What you will do -> The lines wanted are those in the data below that include "anchor".

[Dataset items]
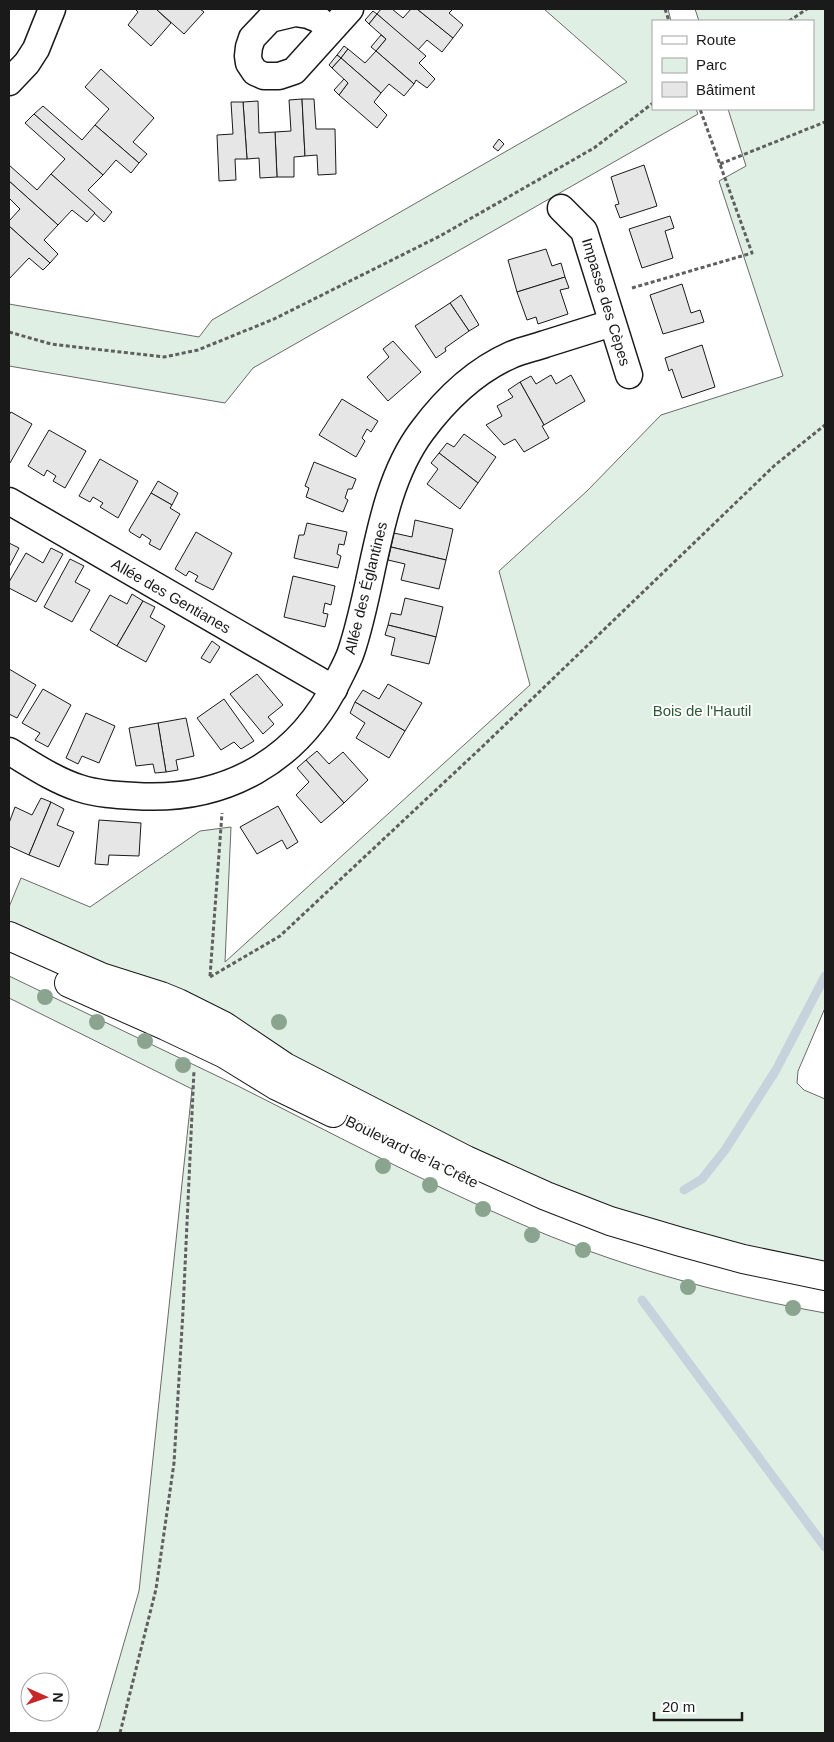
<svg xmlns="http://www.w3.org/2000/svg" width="834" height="1742" font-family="Helvetica,sans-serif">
	<rect width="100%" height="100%" fill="#fff"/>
	<g fill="#e0efe3" stroke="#6a6a6a">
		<path d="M544,9H668L671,21H653V109H696L698,114L253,368L225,403L9,366V304L199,337L212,320L627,82Z"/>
		<path d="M695,9H825V1008L798,1071L797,1083L804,1090L825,1099V1268L727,1245L562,1192L123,976L9,927V907L21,878L90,907L200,831L231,827L225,962L530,685L499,571L587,491L661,415L783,376L719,181L746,166L728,109H813V21H699Z"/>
		<path d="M9,976C85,1013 162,1049 238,1086C329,1132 420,1180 514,1221C614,1265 718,1294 825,1313V1733H96L99,1729L139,1591L192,1089L9,998Z"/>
	</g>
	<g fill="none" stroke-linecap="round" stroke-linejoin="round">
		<g stroke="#c6d2dc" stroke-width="9">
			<path d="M684,1190L702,1179L725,1150L776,1070L825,976"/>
			<path d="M642,1300L825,1547"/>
		</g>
	</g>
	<g fill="#e6e6e6" stroke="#1a1a1a">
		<path d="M135,9H156L171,23L151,46L128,25L138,12Z"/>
		<path d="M156,9H200L204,12L184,34Z"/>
		<path d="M381,9H392L403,18L411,9H417L453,38L442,52L427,40L418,50L377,14Z"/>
		<path d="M417,9H453L449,13L463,25L453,38Z"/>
		<path d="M373,11L377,14L369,24L365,20Z"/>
		<path d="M377,14L426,56L419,63L435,79L427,88L416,80L414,84L376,51L386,39L369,24Z"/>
		<path d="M381,35L386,39L376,51L371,47Z"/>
		<path d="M344,46L348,49L341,58L337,55Z"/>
		<path d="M348,49L365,63L376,51L414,84L404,96L389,84L381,93L341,58Z"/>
		<path d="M337,55L341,58L332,68L329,65Z"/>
		<path d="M341,58L381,93L374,102L387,115L377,128L339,95L348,83L332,68Z"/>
		<path d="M101,69L154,118L133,142L147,154L139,163L95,125L109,109L85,87Z"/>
		<path d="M344,79L348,83L339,95L334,90Z"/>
		<path d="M302,99L305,156L294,157V177H277L275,132L291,131L289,100Z"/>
		<path d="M302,99H314L316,129H335L336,174L318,175L317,155L305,156Z"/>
		<path d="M258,101L259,133L275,132L277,177L260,178L259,158L247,159L243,102Z"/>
		<path d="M231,102H243L247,159H235L236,180L219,181L217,135L233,134Z"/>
		<path d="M43,106L82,140L95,125L139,163L131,173L116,160L103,175L34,114Z"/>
		<path d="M34,114L103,175L88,190L112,212L104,222L51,174L65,159L25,123Z"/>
		<path d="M499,139L504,144L498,151L493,147Z"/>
		<path d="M9,165L37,190L51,174L95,213L87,222L72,210L58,225L9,181Z"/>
		<path d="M644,165L657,206L620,218L615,205L619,204L611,177Z"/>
		<path d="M9,181L58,225L44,240L58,254L50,263L9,226V221L20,209L9,198Z"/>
		<path d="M670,216L674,228L665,231L673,258L642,268L629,229Z"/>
		<path d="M9,226L50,263L43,270L29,258L9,279Z"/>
		<path d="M546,249L552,266L561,263L565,277L517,292L508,260Z"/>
		<path d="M565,277L569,288L560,290L568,314L538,324L536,317L527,320L517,292Z"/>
		<path d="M682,284L691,313L700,310L704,322L663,334L650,295Z"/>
		<path d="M461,295L479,325L469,331L450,303Z"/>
		<path d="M450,303L469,331L445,348L446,351L436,358L415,326Z"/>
		<path d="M393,341L421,372L388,401L367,377L389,357L383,349Z"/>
		<path d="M702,345L715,387L682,398L672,369L669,371L665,358Z"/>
		<path d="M551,375L556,384L571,375L585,401L544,425L520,382L531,376L536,384Z"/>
		<path d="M520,382L544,425L542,426L549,438L524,452L515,439L504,445L486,425L502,416L497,406L513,397L508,390Z"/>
		<path d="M342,399L378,421L371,432L367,429L362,438L365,441L356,457L319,435Z"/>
		<path d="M11,412L32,424L10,463L9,462V415Z"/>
		<path d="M49,430L86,451L65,488L53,481L56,476L47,470L44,476L28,466Z"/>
		<path d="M464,434L496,457L478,483L439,453L447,443L454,447Z"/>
		<path d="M439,453L478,483L460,509L427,484L438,469L431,463Z"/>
		<path d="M100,459L138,481L118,518L100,507L103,503L93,497L90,502L79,496Z"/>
		<path d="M314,462L356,479L352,489H348L345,498L348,500L343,512L306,497L309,488L305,486Z"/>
		<path d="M158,481L178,493L172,505L151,493Z"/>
		<path d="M151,493L172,505L170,508L180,514L160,550L149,544L151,540L142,534L140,538L130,532L129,530Z"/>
		<path d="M415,520L453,529L446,560L391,547L394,533L412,537Z"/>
		<path d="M307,523L347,532L344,545L339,544L337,554L341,556L338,568L294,558L299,535H304Z"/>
		<path d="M196,532L232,553L213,590L195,581L198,576L189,571L186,576L175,569Z"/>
		<path d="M9,543L19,548L9,567Z"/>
		<path d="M391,547L446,560L439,589L401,580L405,564L388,560Z"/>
		<path d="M51,548L63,554L36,602L9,588V582L26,553L43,563Z"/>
		<path d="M70,559L84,566L75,582L90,590L72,622L44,607Z"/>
		<path d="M293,576L335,586L331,605L325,603L323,613L328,614L325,627L284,617Z"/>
		<path d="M132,594L143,601L117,646L90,630L110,595L127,604Z"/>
		<path d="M405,598L443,607L436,637L388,625L391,613L401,615Z"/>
		<path d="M143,601L155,607L150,617L165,626L146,662L117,646Z"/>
		<path d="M388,625L436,637L429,664L391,655L395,638L385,635Z"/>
		<path d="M212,641L220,647L210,663L201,658Z"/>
		<path d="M9,669L36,685L17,718L9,714Z"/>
		<path d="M257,674L283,705L268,717L274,724L263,734L230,694Z"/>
		<path d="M388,684L422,703L405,731L355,702L363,690L379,699Z"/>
		<path d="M43,689L71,705L48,747L35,740L40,733L22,723Z"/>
		<path d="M224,699L254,741L241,749L234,742L221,750L197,718Z"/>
		<path d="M355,702L405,731L389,758L356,738L365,723L350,713Z"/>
		<path d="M86,713L115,726L99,763L82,756L78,764L66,758Z"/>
		<path d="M186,718L194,756L176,760L178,770L166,772L158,723Z"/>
		<path d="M158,723L166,772L155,773L153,764L136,766L129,728Z"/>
		<path d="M317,751L329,764L343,752L368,780L344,803L306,760Z"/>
		<path d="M306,760L344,803L321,823L296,795L309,782L297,768Z"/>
		<path d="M41,798L51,802L29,855L9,846V823L15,807L32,815Z"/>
		<path d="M51,802L64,809L57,825L74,832L59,867L29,855Z"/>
		<path d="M278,806L298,842L287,849L282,840L257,854L240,827Z"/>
		<path d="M99,820L141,823L139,856L109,855L108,865L95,864Z"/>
	</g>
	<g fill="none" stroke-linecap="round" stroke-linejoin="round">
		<defs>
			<g id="street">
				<path d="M330,30L318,19L308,15L295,13L270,19L252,38L249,47L248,56L249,63L255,72L264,76H279L294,71L350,9"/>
				<path d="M9,82L27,63L36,49L52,9"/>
				<path d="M561,208L584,231L629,375"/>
				<path d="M9,501L334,689"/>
				<path d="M9,751C31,764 54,780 79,788C97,794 116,795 135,796C225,802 299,761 338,680C343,670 348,661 351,652C375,582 377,491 422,431C445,400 475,371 511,355C522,350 534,348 545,344C567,337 590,330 612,323"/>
			</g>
			<g id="secondary">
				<path d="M9,936L101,977L161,996L178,1003L224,1026L285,1067L466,1160L546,1196L610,1221L681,1242L743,1259L825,1276"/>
				<path d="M69,983L166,1026L225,1054L277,1086L333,1113"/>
			</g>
		</defs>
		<use href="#street" stroke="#1a1a1a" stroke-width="29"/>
		<use href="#secondary" stroke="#1a1a1a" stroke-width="30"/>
		<g stroke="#5f5f5f" stroke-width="3" stroke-dasharray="4 2.5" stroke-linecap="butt">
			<path d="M665,9L669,21"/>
			<path d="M789,21L807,9"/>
			<path d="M720,164L825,122"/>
			<path d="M632,288L752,253L700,109"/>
			<path d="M9,332L51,344L164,357L198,350L274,319L440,236L594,148L653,103"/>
			<path d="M210,976L222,813"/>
			<path d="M210,977L280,936L483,746L775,465L825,425"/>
			<path d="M120,1733L156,1589L174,1463L183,1311L194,1070"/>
		</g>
		<use href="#street" stroke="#fff" stroke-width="26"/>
		<use href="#secondary" stroke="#fff" stroke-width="28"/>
	</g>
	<g fill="#8aa48f">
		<circle cx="45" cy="997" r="8"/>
		<circle cx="97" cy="1022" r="8"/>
		<circle cx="279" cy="1022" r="8"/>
		<circle cx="145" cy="1041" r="8"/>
		<circle cx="183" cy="1065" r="8"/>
		<circle cx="383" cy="1166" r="8"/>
		<circle cx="430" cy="1185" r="8"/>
		<circle cx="483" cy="1209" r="8"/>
		<circle cx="532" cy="1235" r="8"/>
		<circle cx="583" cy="1250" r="8"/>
		<circle cx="688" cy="1287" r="8"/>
		<circle cx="793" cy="1308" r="8"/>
	</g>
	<g text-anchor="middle" stroke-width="4" stroke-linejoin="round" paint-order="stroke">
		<g font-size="15" fill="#1a1a1a" stroke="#fff">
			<text transform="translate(606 302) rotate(73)" y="5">Impasse des Cèpes</text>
			<text transform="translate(366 588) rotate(-76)" y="5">Allée des Églantines</text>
			<text transform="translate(171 596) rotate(30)" y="5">Allée des Gentianes</text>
			<text transform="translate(412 1152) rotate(26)" y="5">Boulevard de la Crête</text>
		</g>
		<g font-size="15" fill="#2b5a34" stroke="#fff">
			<text x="702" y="716">Bois de l'Hautil</text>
		</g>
	</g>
	<rect width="834" height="1742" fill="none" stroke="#1a1a1a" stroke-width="20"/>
	<rect x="652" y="20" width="162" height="90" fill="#ffffff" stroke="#a3a3a3"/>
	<rect x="662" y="36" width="25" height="8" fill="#ffffff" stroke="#a3a3a3"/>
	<text x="696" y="45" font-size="15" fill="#1a1a1a">Route</text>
	<rect x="662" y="58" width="25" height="15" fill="#e0efe3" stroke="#a3a3a3"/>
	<text x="696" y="70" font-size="15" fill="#1a1a1a">Parc</text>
	<rect x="662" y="82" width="25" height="15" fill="#e6e6e6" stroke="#a3a3a3"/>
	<text x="696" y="95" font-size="15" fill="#1a1a1a">Bâtiment</text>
	<g transform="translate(45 1697) rotate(92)"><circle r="24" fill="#ffffff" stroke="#a3a3a3"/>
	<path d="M0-4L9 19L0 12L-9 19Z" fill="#c62828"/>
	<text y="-8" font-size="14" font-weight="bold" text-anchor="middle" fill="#1a1a1a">N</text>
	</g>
	<path d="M654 1712v8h88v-8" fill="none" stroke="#1a1a1a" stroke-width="2.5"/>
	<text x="662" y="1712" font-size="15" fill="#1a1a1a" stroke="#ffffff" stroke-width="4" paint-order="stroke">20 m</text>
</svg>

Finished task ->
	<g text-anchor="middle" stroke-width="4" stroke-linejoin="round" paint-order="stroke">
	<text y="-8" font-size="14" font-weight="bold" text-anchor="middle" fill="#1a1a1a">N</text>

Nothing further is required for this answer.